Source ::
+ + + +
The idea for the new product began in early 2011, when Mr. Wolfert was reading an article in a music magazine about how the hardwoods used in making solid electric guitar bodies were becoming endangered and would be depleted in the not-too-distant future. As a manufacturer of small aircraft parts made from aluminum billets, he wondered if guitars could be made in a similar fashion.

For instance, why couldn’t the same CNC machining technology be used to make single-billet guitar bodies, drive down manufacturing costs by machining them at high speeds with minimal setups, and offer buyers more value by giving them the option to customize the guitar with features and finishes of their own design?

Mr. Wolfert made some sketches, reminiscent of classic Les Paul models, and took them out to his shop where Plant Manager Dave Bast was writing CNC programs. Though he had little experience with guitars, Mr. Bast was confident in his ability to cut the complex mono-material part from aluminum.

Mr. Wolfert says his company never would have started this journey if it had not acquired advanced CAD/CAM capabilities several years earlier. At the time, the company was heavily engaged in making small aircraft parts for a Tier II supplier. Because Wolfert Tool was able to provide quality work and a fast turnaround, it was rewarded with increasingly complex work. Customers would often request aircraft parts with certain complex angles or ask Mr. Bast to create and undercut a critical component. Using a four-axis CNC machining center’s conversational programming, he would get the job done; however, this semi-automatic programming was very labor intensive and the workload was becoming a burden.

In 2008, Mr. Wolfert and Mr. Bast selected Mastercam CAD/CAM software from CNC Software Inc. (Tolland, Connecticut) to address this issue. With advanced CAD/CAM capabilities in place, and as-needed guidance from Mastercam reseller QTE Manufacturing Solutions, Wolfert Tool’s sales doubled over the next five years. During this time, personnel increased by only 50 percent—from 10 to 15 people.

This improvement in productivity and profitability made it possible for the company to keep pace with its growing aerospace workload and still have the capacity to diversify into promising custom-manufacturing ventures like making guitars.
+ + + +
Data excerpts ::
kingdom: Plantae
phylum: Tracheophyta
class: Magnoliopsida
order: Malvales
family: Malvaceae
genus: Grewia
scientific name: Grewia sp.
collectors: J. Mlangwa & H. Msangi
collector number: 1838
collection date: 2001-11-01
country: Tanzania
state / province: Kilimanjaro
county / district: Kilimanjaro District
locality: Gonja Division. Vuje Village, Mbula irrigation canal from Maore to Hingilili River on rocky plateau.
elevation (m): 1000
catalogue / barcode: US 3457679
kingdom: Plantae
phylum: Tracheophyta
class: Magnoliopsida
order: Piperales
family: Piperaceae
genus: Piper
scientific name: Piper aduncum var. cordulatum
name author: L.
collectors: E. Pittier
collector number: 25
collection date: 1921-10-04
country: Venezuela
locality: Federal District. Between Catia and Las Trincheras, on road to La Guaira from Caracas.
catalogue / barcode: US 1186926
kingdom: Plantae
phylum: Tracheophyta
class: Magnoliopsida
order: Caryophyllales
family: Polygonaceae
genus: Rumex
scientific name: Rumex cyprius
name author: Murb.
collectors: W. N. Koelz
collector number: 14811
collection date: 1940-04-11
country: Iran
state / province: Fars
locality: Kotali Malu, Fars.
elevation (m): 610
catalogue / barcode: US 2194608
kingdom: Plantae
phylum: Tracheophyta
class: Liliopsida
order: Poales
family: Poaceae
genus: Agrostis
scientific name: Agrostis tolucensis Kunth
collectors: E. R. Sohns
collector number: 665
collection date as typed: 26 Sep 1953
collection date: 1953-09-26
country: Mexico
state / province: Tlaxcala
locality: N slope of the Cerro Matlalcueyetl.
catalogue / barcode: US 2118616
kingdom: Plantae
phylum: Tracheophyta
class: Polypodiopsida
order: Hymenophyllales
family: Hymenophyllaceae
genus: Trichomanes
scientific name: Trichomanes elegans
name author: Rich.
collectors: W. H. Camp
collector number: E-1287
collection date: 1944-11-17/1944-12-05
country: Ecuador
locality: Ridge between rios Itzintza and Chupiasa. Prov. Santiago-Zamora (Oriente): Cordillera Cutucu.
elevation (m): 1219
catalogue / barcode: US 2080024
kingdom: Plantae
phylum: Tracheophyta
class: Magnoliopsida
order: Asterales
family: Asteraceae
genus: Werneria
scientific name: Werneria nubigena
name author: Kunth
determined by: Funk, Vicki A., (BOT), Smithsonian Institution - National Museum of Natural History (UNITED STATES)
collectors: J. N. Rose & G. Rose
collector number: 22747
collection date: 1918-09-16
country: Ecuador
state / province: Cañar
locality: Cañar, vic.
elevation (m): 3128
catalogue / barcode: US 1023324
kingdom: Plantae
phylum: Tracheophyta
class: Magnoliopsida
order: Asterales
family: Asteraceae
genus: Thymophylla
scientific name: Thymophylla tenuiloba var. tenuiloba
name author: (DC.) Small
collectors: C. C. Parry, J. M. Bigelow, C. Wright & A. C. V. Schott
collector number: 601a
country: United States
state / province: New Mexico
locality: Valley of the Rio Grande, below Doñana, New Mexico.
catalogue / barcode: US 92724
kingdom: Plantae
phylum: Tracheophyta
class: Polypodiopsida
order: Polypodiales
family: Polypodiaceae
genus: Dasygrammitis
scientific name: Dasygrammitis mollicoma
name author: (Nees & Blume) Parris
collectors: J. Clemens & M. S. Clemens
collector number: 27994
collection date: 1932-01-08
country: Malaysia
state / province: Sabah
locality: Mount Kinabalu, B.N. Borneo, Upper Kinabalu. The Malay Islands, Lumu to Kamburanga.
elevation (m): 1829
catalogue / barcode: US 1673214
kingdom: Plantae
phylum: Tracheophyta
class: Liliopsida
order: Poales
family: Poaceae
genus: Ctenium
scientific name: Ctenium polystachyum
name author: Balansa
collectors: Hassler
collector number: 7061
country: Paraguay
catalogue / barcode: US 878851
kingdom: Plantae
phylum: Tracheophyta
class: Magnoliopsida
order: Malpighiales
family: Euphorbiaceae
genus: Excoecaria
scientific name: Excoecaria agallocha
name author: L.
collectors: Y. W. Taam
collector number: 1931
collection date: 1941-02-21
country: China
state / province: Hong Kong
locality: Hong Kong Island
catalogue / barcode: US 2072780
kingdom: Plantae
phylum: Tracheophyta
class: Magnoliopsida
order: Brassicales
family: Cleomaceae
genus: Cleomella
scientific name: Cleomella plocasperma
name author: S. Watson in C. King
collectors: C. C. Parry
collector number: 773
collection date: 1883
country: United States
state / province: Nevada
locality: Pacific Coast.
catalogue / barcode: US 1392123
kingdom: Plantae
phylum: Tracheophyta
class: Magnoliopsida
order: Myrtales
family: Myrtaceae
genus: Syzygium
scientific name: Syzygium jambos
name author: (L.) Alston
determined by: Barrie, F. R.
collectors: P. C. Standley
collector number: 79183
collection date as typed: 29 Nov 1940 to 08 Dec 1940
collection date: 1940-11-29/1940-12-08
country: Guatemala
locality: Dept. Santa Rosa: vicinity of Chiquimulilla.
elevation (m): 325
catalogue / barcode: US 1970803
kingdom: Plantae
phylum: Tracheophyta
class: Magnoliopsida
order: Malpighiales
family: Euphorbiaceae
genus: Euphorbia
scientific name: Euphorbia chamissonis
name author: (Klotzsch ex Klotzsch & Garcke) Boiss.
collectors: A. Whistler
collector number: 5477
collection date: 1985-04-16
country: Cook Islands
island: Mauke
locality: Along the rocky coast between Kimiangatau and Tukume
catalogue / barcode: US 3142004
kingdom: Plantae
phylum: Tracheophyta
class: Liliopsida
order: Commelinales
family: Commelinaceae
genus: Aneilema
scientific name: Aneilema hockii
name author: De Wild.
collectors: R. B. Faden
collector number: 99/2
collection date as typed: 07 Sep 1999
+ + + +
Quote the passage of the aluminum guitar article above, starting at "Mr. Wolfert says" and ending at "becoming a burden.".

Result ::
Mr. Wolfert says his company never would have started this journey if it had not acquired advanced CAD/CAM capabilities several years earlier. At the time, the company was heavily engaged in making small aircraft parts for a Tier II supplier. Because Wolfert Tool was able to provide quality work and a fast turnaround, it was rewarded with increasingly complex work. Customers would often request aircraft parts with certain complex angles or ask Mr. Bast to create and undercut a critical component. Using a four-axis CNC machining center’s conversational programming, he would get the job done; however, this semi-automatic programming was very labor intensive and the workload was becoming a burden.